Ezcümle: Hayat-ı içtimaiyeyi idare eden en mühim esas olan hürmet ve merhamet gayet sarsılmış. Bazı yerlerde gayet elîm ve bîçare ihtiyarlar ve peder ve valideler hakkında dehşetli neticeler veriyor. Cenab-ı Hakk’a şükür ki Risale-i Nur bu müthiş tahribata karşı, girdiği yerlerde mukavemet ediyor, tamir ediyor.

Sedd-i Zülkarneyn’in tahribiyle, Ye’cüc ve Me’cüclerin dünyayı fesada vermesi gibi; şeriat-ı Muhammediye (asm) olan sedd-i Kur’anînin tezelzülüyle Ye’cüc ve Me’cüc’den daha müthiş olarak ahlâkta ve hayatta zulmetli bir anarşilik ve zulümlü bir dinsizlik fesada ve ifsada başlıyor.

Risale-i Nur’un şakirdleri, böyle bir hâdisede manevî mücahedeleri, inşâallah zaman-ı sahabedeki gibi az amelle, pek çok büyük sevap ve a’mal-i salihaya medar olur.

Aziz kardeşlerim! İşte böyle bir zamanda, bu dehşetli hâdisata karşı, ihlas kuvvetinden sonra bizim en büyük kuvvetimiz; iştirak-i a’mal-i uhrevî düsturuyla birbirimize kalemler ile her birinin a’mal-i saliha defterine hasenat yazdırdıkları gibi lisanlarıyla her birinin takva kalesine ve siperine kuvvet ve imdat göndermektir.

Ve bilhassa fırtınalı tehacüme hedef olan bu fakir ve âciz kardeşinize, bu mübarek şuhur-u selâsede ve eyyam-ı meşhurede yardımına koşmak, sizin gibi kahraman ve vefadar ve şefkatkârların şe’nidir. Bütün ruhumla bu imdad-ı manevîyi sizden rica ediyorum.

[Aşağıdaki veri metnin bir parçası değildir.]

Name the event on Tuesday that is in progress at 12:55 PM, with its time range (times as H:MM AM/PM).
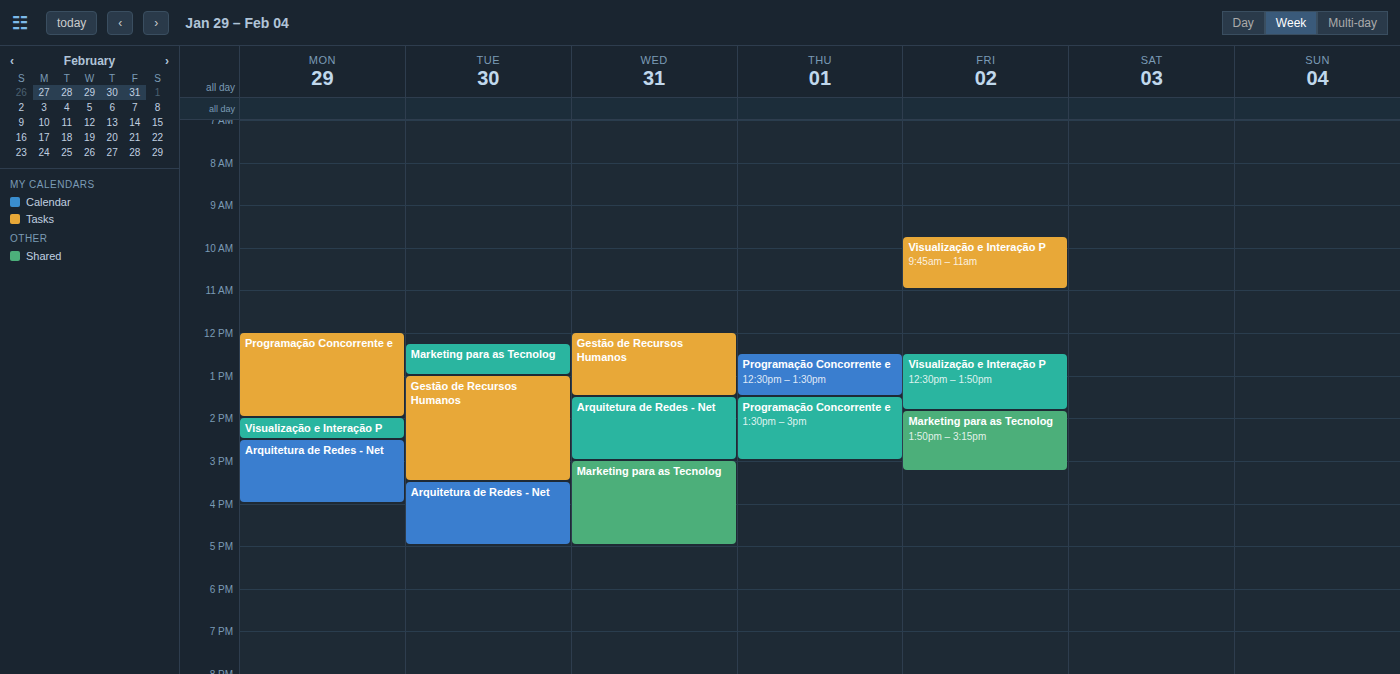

Ve ben dahi iman ve sadakat şartlarıyla, Risale-i Nur talebelerini bütün dualarıma ve manevî kazançlarıma, yirmi dört saatte, iştirak-i a’mal-i uhreviye düsturuyla, bazen yüz defadan ziyade Risale-i Nur talebeleri unvanıyla hissedar ediyorum.